In all considerations of Augustine's psychology and epistemology, we must bear in mind that for him, as for Plato, the soul is a complete spiritual entity 'using' a body. (36)


Again, this attitude is foreign to the worldview of the early Christian writers, for whom the human person is an intimate and complete union of body and soul, each incomplete without the other--the resurrection of Jesus demands this. Just how far Augustine's views went can be seen from the fact that he even held that the soul has a direct knowledge of itself, rather than an indirect, reflexive knowledge arising from the human person's experience of reality. It is quite impossible to imagine Jesus or any of his followers saying anything remotely like what Augustine regularly says to describe the human person, for Augustine's expression of his idea of the human person bears little resemblance to actual Christianity. Rather, it is fully in keeping with a Platonic view of the human person. Consider the two examples that Knowles offers:


I desire to have knowledge of God and the soul. Of nothing else? No, of nothing else whatsoever. (Soliloquies I, 2, n.7)
O God, always one and the same, if I know myself, I shall know Thee. (Soliloquies II. i, n.1)


Without attempting to go too deeply into the intellectual background of these brief quotes, we can say that for the orthodox Christian, our knowledge of God must come from our experience of the universe that God creates. Our knowledge of our selves, too, comes from our experience of our interaction interaction in and with that universe. And yet it is this Augustinian worldview and vision of the human person that has largely formed the intellectual history of the West.

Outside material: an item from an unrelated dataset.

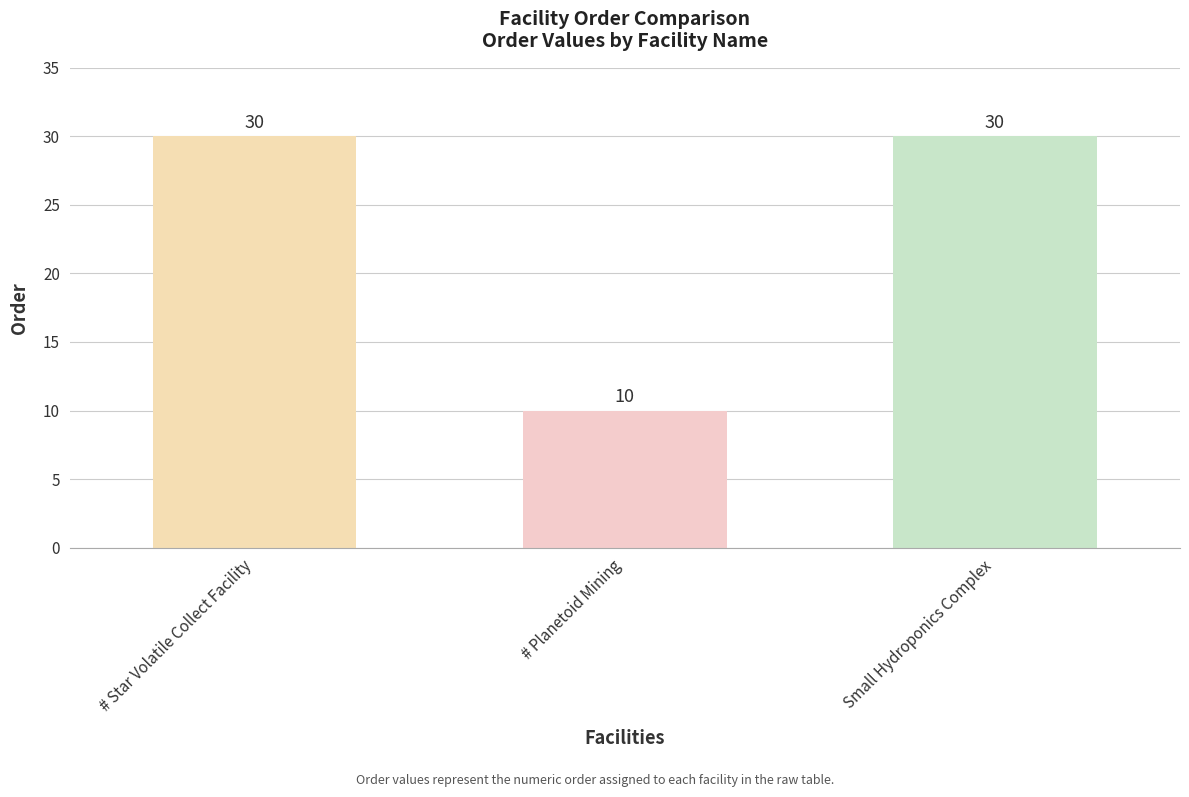

Count the number of categories in the chart.

3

The essential insight of archaic ontology--that the world of our experience is dependent on a reality that transcends our physical world--is valid as far as it goes and as long as it remains within the sphere of metaphor, of analogy. However, it is an insufficient basis for a theoretically sound insight into the structure of being and of the human person. Further, the use of logic and dialectic to develop an ideologization of archaic ontology necessarily entailed a view of reality that neglected both the essential character of being as act as well as the fact that being, as existing, is analogical. This insight was partially discovered by Israelite thinkers and further developed by Christians.  However, given man's rational nature he can be said to have a Platonic bias, a preference for reducing reality to general concepts that can be dealt with or manipulated by means of logic. As a result, acceptance of Platonic presuppositions is almost a guarantee that the only escape from the skepticism that is native to Platonism--short of surrender--will be by means either of brute force (fideism, the denial to reason of its rightful role) or essentially deus ex machina solutions, whether religious or secular in origin, that are structurally equivalent to Plato's Myth of Anamnesis. History shows that these attempted solutions are rightly perceived to be inadequate.


In future posts we will attempt to further explore the development of Augustinian thought in the West. It will be our contention that most of the problems that Western thinkers have experienced with man's knowledge of reality can be traced to the influence on Augustine of Plato's ideologization of the archaic ontology. We will also contend that dissatisfaction with the various "solutions" on offer was a contributing factor to the rise of modern ideologies of an anti-human tendency.